2021年11月:グローバル課税案の進展/各国で税率引き上げの動き

1.グローバル課税案の進展

先月(10月号)でも紹介したOECD主導のグローバル課税案は、10月8日付でOECDより、136ヵ国により承認が得られたとするステートメントが発表され、更に詳細が固まりました。同ステートメントでは、主に以下の点が更に具体化されました。

(Pillar 1)

  • 企業が一定の売上をあげている国に配分する金額(Amount A)は、売上高税前利益率10%超部分の25%(前回までは20~30%)と決定されました。
  • 各国独自のデジタルサービス税(DST)は廃止及び今後も導入禁止と明確に記されました。

(Pillar 2)

  • 最低法人税率(実効税率ベース)が15%と決定されました(前回までは“15%以上”)。
  • 事業の実体がある企業の救済制度として、実効税率の計算上所得から控除できる額を、初年度の有形資産の8%及び給与支払額の10%から毎年一定率で減らし、10年後には共に控除率5%とします。前回までの「当初5年間は有形資産及び給与支払額の共に5%、5年後からは共に5%」よりも控除率が改善しましたが、これは低税率でハイテク企業等を優遇している中国などの主張を受け入れたものと言われています。
  • 本Pillar 2の課税を除外される小規模国の基準が、売上10百万ユーロ(約13億円)未満及び利益1百万ユーロ未満と規定されました。

これらの詳細なガイドラインは未だ作成中ですが、少なくとも現時点の内容から、特にPillar 1においては、市場国に配分される利益は売上高利益率10%超部分の更に25%のみとなり、また売上の一定割合に課税される筈であった各国独自のDSTがなくなることで、GAFAをはじめ巨大デジタル企業にとっては大勝利といえるでしょう。
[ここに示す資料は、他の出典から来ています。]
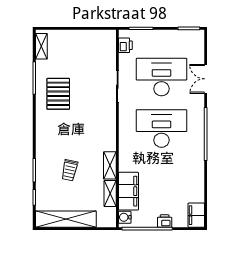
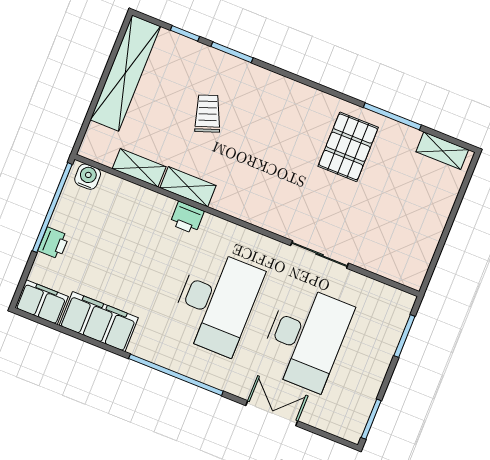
printer: (125, 45) -> (187, 218), moved
pallet: (58, 94) -> (348, 147), turned 90
trolley: (70, 170) -> (208, 114), turned 58
filing cabinet: (128, 191) -> (99, 322), moved, turned 180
但し、Pillar 2において、軽課税国であげていた利益に15%で課税されることは痛手と思われますが、GAFAなどはアイルランドなどの軽課税国に施設や従業員など実体を擁して事業を行っているので、給与課税や有形資産の控除でPillar 2の15%合算課税についてもかなり軽減される可能性があります。いずれにせよ、節税とは無縁の地道に事業を行っている多くの多国籍企業にとって、Pillar 1、2共に税制が更に複雑化されるだけの迷惑な存在でしかないでしょう。

 

2.税率引き上げの動き

 グローバル課税案に関してメディアでは「税率引き下げ競争が転機を迎えた」などと紹介されていますが、それを裏付けるような報道が最近続いています。コロナ禍で各国とも感染予防、経済対策等で莫大なお金をつぎ込んでおり、元々増税ニーズが高まっている所、このようなグローバル課税案も増税への流れを後押しています。「金融所得課税の強化」や「分配」が言われはじめた日本も、例外ではないと思われます。しかし、コロナ禍からの経済回復が十分でない中での増税実施は経済に更なるダメージを与えてしまうと懸念する向きも少なくありません。以下の国のみならず、今後も各国の動向が注目されます。

  • 米国

9月13日に下院歳入委員会の民主党メンバーが増税案を発表、連邦法人税率を現行の21%から最高26.5%へ、キャピタルゲイン税の最高税率についても現行の20%から25%への引き上げる等を含むもので、2022年1月から適用を目指しています。しかし、物価上昇や移民流入等の諸問題に対する実行力不足が際立つ現政権が増税を実現するには時間がかかるかもしれません。

  • インドネシア

インドネシア国会は10月7日、増税色の濃い税制改革法案を可決しました。VAT(付加価値税)の税率は、2022年4月に現行の10%から11%に、2025年までに12%に引き上げられます。また法人税率は2022年から予定されていた20%への引下げが撤回され、22%で据え置かれることになりました。更に、石炭火力発電所を標的とした炭素税も導入されます。

  • 英国

英国政府は、2021年度予算案(2021年3月発表)において、法人税率を1974年以来、約半世紀ぶりに引き上げると発表しました。2023年4月から適用が開始され、年間利益が25万ポンド(約40百万円)以上の企業を対象に、現行の19%から25%に引き上げられます。また9月13日には、国民保険料率の1.25%引上げと株式配当収入課税(1.25%)の導入案が下院で可決されました。

  • アルゼンチン

2021年6月に公布された改正所得税法により法人税が累進化され、大企業の法人税率が2020年度まで最高税率が25%だったものが、2021年度より35%に引き上げられました。